• [ASSIGNMENT A]: In the comments on business partnerships, give the passage starting at "In the last" and ending at "third bullet point)." again, swapping "coffee" for "tea".
• [ASSIGNMENT B]: Continue the comments on finding a business partner from the point where they stop.


    @Edward – Thanks for being the catalyst that connected me to Nicole. Law of Attraction at work. :-)

  3. Hi Aruni. So glad that it worked out with you and Nicole. And what great tips here for anyone looking to get into a business partnership. As small business owners it can be tempting to jump into a relationship on a gut feeling and a handshake. Thanks for reminding us of the importance of doing the legwork in the beginning to make sure the relationship will be a long-term success!

  4. Aruni, I remember one of your posts on the original Found+Read (yonks ago) and I’m sure we exchanged a couple of emails on some browser bug issues – glad to see things are going well with Babblesoft; the application screen shots on the homepage look great.

    Re. co-founders/business partners: Congratulations on finding someone to help bear the weight of running a business, I bet it’s already making a big difference. I’ve managed to push out a private beta application as a lone founder, and it’s tough. Sounds like you have a good match there.

    In the last few days, a Rails developer friend and I have decided to collaborate on a business idea over a weekend (it’s a small project, lots of potential). We originally got in touch over the Web through Rails programming sites, we’ve met once for some coding & coffee (but we catch up every day on Twitter/Skype/the-private-beta-of-my-app, luckily enough), and we’ve finally found a project which feels like a good match for our skill sets. Plus in the interim we’ve had the time to share code, work through bug fixes on each others projects, use collaborative programming tools, etc, and the Web applications we use everyday have helped us to do the ‘vetting’. Although, it’s never felt like we’ve been doing that – it’s more a matter of keeping in touch and finding out what people are up to on a daily basis (as you’ve stated in your third bullet point).

• [EXTRACTED INFORMATION]:
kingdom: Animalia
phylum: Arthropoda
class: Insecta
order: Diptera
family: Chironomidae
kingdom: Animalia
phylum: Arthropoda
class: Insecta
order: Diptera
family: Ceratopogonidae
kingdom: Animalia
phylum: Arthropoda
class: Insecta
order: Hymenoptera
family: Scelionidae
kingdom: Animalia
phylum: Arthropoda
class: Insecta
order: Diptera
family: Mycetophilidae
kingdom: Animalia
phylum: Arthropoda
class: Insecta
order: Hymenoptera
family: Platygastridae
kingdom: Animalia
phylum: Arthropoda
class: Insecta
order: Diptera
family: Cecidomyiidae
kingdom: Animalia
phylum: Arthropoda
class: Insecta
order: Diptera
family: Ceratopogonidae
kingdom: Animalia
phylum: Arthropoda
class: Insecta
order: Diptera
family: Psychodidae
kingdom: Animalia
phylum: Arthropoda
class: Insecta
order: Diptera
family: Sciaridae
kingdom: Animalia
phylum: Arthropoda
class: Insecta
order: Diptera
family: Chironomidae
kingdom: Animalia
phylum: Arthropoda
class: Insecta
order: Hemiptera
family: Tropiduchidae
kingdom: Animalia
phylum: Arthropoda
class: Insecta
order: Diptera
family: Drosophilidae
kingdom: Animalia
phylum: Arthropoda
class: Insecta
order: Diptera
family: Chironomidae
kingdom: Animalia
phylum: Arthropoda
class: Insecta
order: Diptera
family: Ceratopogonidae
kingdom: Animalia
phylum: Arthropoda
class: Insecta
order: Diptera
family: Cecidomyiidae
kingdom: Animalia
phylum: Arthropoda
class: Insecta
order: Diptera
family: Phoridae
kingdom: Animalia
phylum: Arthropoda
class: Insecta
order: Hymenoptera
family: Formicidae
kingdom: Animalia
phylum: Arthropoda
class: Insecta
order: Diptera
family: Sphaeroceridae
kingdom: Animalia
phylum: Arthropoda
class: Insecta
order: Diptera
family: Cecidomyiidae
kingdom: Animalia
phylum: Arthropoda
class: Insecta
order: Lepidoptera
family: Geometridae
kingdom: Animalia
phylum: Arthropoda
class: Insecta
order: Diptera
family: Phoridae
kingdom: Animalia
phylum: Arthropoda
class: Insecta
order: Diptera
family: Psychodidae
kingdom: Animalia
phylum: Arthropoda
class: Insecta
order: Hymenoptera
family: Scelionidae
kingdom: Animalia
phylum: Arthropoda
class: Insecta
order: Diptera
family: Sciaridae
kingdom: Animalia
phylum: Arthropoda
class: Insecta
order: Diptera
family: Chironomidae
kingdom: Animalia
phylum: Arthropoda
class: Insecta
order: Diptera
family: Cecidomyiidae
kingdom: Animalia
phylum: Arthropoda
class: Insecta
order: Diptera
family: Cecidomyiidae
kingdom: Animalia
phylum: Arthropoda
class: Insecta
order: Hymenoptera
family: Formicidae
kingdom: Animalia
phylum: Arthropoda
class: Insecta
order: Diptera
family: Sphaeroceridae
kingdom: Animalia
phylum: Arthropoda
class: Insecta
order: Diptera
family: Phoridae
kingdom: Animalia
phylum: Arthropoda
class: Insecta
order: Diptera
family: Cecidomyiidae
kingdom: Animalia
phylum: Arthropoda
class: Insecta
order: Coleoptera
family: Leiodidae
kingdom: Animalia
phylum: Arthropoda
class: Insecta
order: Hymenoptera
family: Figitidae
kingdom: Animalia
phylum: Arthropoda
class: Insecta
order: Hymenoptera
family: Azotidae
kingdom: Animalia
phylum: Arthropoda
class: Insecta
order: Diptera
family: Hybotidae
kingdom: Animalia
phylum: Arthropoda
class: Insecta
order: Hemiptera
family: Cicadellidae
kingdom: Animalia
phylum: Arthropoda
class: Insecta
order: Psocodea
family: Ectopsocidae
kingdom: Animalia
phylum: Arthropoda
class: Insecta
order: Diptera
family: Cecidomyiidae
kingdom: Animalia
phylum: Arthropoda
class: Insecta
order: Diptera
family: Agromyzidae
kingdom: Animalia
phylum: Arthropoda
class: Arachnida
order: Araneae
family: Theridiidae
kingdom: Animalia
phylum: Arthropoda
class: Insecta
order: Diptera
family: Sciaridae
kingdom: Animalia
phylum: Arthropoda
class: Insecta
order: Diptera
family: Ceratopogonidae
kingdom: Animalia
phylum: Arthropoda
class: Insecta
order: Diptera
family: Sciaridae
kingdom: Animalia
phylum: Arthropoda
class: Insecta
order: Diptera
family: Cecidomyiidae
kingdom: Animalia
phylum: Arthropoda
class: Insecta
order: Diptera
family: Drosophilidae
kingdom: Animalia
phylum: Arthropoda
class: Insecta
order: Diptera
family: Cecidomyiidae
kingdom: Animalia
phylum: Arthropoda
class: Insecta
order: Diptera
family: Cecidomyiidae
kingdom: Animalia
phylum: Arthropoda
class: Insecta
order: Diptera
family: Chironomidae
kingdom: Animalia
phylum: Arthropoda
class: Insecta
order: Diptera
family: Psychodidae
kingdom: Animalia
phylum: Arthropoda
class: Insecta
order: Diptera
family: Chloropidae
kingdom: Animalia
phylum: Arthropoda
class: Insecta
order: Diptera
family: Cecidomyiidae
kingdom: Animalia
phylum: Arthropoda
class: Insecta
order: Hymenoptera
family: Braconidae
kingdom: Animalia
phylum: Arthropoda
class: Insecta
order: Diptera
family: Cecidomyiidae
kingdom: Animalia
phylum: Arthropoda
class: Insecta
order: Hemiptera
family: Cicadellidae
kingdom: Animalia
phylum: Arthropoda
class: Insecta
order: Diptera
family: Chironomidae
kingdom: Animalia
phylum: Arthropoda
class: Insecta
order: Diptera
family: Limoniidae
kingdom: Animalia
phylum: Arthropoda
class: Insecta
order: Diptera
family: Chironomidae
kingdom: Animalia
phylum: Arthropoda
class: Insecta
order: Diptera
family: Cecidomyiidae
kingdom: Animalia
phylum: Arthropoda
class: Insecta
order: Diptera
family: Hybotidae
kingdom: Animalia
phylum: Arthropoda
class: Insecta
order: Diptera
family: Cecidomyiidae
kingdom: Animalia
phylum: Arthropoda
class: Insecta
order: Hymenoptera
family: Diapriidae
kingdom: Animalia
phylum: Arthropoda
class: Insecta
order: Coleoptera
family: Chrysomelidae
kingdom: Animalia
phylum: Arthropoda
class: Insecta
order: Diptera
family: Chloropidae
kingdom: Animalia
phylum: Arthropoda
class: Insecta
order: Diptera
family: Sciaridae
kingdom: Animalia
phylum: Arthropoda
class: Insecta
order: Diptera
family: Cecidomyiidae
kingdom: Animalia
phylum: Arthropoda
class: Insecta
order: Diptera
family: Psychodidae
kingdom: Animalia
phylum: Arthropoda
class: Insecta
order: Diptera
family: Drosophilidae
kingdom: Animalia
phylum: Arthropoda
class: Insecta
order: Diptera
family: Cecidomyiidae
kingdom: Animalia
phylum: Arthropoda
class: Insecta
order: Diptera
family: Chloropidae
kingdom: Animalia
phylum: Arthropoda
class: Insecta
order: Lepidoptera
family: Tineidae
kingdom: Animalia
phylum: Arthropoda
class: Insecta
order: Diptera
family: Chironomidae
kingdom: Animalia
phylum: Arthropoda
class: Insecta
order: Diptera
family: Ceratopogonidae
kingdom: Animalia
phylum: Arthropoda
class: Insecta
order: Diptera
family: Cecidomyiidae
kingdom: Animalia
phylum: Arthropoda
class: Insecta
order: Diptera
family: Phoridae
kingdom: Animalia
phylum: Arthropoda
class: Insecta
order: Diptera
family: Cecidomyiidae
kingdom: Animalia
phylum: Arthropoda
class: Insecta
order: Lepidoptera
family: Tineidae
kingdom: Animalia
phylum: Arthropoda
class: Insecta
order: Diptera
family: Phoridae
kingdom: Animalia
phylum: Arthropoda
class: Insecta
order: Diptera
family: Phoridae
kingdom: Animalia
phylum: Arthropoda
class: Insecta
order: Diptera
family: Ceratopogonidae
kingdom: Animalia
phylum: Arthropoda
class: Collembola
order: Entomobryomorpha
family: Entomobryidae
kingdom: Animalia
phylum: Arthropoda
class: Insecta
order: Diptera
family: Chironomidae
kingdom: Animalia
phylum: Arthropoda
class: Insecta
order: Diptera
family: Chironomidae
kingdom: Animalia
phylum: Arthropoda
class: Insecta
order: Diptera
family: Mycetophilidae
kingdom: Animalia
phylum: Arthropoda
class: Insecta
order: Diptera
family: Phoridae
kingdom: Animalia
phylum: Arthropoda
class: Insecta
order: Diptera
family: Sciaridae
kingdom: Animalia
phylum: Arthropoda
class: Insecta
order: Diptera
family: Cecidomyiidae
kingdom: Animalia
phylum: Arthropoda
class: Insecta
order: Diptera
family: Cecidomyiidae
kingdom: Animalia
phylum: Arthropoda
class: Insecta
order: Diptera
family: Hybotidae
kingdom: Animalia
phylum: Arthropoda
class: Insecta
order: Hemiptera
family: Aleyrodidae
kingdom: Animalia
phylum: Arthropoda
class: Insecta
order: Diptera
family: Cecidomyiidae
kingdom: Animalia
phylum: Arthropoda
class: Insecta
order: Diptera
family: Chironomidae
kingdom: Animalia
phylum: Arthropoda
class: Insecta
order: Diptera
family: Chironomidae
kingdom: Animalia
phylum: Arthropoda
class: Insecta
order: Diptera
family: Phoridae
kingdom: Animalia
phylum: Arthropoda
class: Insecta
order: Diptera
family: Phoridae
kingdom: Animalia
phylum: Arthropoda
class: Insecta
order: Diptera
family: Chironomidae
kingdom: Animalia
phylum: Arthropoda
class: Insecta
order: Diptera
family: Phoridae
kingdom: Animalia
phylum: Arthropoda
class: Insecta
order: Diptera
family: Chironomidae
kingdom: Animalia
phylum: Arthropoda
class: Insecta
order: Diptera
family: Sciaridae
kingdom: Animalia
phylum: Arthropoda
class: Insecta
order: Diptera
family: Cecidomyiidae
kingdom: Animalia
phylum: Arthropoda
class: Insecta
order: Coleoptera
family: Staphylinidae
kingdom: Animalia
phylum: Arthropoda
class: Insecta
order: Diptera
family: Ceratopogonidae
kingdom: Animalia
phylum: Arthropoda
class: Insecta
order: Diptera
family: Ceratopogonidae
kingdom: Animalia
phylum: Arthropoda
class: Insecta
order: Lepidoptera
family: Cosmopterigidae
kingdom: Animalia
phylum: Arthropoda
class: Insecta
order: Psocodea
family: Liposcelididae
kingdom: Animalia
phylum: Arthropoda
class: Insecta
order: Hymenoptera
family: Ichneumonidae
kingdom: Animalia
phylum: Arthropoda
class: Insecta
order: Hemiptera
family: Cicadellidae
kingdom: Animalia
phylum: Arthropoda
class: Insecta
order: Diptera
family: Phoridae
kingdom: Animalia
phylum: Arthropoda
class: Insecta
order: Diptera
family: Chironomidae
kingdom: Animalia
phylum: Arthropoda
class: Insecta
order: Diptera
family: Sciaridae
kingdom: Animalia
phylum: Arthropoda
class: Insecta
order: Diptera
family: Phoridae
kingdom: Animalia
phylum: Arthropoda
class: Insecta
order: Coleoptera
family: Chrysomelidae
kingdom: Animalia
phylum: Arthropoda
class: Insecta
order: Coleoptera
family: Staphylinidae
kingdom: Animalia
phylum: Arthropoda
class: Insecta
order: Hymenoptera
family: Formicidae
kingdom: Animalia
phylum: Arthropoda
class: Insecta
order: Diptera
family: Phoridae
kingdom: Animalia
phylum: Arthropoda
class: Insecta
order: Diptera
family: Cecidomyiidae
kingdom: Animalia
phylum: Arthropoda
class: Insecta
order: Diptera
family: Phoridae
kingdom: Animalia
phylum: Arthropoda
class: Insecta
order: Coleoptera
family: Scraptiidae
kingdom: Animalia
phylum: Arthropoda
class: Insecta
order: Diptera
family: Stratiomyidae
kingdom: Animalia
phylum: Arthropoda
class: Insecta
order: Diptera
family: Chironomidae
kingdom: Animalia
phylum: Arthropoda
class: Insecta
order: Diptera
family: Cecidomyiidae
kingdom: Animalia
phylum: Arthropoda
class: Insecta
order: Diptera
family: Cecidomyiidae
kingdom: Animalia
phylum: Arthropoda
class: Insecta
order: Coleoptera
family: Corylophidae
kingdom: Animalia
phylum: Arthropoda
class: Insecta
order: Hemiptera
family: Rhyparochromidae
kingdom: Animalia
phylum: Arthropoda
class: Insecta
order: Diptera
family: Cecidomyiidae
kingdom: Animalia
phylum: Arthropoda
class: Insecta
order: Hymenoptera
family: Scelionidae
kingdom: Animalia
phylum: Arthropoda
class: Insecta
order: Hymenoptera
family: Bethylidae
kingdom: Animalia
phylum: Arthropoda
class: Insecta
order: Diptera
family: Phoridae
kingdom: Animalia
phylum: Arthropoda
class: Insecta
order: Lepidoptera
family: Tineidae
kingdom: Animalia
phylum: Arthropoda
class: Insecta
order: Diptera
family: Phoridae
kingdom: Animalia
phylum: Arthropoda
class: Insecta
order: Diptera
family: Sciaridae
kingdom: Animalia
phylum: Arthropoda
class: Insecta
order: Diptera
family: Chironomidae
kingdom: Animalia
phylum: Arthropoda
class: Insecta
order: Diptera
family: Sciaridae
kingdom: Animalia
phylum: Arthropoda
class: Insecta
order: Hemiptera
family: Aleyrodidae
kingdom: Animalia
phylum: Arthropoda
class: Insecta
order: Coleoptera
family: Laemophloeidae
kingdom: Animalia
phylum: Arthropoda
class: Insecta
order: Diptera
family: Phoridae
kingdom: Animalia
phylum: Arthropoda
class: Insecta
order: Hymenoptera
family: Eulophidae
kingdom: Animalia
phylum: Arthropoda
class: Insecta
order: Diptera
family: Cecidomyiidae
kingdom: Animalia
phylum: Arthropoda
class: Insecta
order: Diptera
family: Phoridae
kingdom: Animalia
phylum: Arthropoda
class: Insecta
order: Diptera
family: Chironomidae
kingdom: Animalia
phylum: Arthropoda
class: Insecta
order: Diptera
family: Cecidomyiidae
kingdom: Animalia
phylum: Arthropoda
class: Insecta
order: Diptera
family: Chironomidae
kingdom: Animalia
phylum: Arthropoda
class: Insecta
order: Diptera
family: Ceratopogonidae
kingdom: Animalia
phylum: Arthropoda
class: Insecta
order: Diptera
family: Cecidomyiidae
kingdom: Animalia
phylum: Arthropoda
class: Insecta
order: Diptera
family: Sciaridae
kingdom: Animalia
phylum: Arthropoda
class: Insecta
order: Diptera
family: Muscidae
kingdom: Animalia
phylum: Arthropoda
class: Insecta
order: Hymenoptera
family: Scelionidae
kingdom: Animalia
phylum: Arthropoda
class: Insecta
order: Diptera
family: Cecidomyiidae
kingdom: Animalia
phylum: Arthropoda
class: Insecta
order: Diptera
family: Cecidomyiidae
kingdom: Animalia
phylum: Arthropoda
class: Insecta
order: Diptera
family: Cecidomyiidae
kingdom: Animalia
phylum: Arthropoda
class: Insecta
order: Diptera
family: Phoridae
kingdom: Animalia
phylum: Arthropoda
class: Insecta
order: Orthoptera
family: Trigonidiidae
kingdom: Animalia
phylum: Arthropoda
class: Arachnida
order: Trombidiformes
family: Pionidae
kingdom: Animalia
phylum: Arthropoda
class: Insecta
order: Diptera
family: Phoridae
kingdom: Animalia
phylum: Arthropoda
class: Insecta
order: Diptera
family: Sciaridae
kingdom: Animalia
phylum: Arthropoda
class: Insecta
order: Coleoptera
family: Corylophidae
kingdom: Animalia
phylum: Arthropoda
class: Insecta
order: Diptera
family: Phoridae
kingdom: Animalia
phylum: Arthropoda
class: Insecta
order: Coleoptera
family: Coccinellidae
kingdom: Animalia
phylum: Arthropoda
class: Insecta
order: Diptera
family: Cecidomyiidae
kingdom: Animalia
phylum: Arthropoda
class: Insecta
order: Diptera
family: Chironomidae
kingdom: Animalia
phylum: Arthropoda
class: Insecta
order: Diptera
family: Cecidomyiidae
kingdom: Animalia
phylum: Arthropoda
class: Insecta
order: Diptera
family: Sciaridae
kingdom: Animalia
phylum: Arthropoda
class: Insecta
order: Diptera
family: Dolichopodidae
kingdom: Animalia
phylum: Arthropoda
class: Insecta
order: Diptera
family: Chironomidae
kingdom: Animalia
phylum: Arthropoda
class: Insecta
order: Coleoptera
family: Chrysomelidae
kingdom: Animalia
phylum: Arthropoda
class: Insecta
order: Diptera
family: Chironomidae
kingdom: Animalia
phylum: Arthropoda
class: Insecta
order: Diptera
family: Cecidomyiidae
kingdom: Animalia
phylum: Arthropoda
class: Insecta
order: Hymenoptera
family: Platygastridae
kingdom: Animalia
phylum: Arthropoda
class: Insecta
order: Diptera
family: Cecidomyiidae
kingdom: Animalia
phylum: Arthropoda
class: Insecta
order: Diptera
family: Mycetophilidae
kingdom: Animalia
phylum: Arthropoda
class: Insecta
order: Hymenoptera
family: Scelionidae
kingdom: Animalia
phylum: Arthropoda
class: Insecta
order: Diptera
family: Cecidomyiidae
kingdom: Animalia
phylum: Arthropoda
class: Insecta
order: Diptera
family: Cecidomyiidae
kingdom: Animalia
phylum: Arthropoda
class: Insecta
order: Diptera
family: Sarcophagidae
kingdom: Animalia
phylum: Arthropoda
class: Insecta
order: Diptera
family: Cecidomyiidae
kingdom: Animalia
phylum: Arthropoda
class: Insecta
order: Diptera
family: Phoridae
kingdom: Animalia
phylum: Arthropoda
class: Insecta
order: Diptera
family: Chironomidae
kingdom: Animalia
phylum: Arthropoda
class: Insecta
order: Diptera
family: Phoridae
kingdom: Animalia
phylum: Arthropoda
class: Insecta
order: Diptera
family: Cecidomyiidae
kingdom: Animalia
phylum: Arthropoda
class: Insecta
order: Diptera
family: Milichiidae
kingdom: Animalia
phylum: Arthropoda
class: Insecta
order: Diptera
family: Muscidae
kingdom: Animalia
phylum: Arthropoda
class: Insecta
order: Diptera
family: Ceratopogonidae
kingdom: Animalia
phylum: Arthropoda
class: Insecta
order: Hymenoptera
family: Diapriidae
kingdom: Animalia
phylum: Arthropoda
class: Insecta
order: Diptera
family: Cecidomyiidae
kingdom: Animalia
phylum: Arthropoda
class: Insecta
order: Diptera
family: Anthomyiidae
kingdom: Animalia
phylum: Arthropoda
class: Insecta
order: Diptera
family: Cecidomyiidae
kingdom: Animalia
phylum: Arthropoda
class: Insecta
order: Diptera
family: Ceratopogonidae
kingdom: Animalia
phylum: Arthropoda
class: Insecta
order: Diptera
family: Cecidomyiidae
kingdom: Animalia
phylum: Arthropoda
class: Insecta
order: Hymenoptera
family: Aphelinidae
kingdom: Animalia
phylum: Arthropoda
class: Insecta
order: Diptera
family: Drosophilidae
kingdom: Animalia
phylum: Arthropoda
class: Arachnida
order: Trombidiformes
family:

• [WRITTEN ANSWER A]:
In the last few days, a Rails developer friend and I have decided to collaborate on a business idea over a weekend (it’s a small project, lots of potential). We originally got in touch over the Web through Rails programming sites, we’ve met once for some coding & tea (but we catch up every day on Twitter/Skype/the-private-beta-of-my-app, luckily enough), and we’ve finally found a project which feels like a good match for our skill sets. Plus in the interim we’ve had the time to share code, work through bug fixes on each others projects, use collaborative programming tools, etc, and the Web applications we use everyday have helped us to do the ‘vetting’. Although, it’s never felt like we’ve been doing that – it’s more a matter of keeping in touch and finding out what people are up to on a daily basis (as you’ve stated in your third bullet point).

• [WRITTEN ANSWER B]:
  5. @penguinsix – I totally agree that they should work just as hard as you. If someone isn’t working as hard as you, then it’s a very unbalanced partnership.

    @Joe – I never thought I’d find a business partner online either until I met Nicole. We both seem to have similar goals. You are so right about making sure everything is lined up if you hire them online or in person!

    @Martin – I’m not sure what your free tool is, but it is important to do the vetting. You can also do all the vetting in the world but until you work with them, you won’t ever know the full story. Listening to references is important and having legal documents in place if the person becomes a big problem is very important.

  6. I would strongly recommend vetting them in social media using a free tool like ours. I had a past experience (not with my current company) where a partner who appeared to fit all your criteria turned out to be a big problem, a problem I would have discovered had I done the vetting. A bad partner can be extremely expensive in many ways…

  7. Your five points are on the mark, but I can’t imagine finding a business partner online. My business partner and I knew each other for 10 years while we worked at major media companies and start-ups owned by other people. She’s smarter and more organized than me when it comes to sales and business engagements. I’m generally stronger in such areas as content development and audience development.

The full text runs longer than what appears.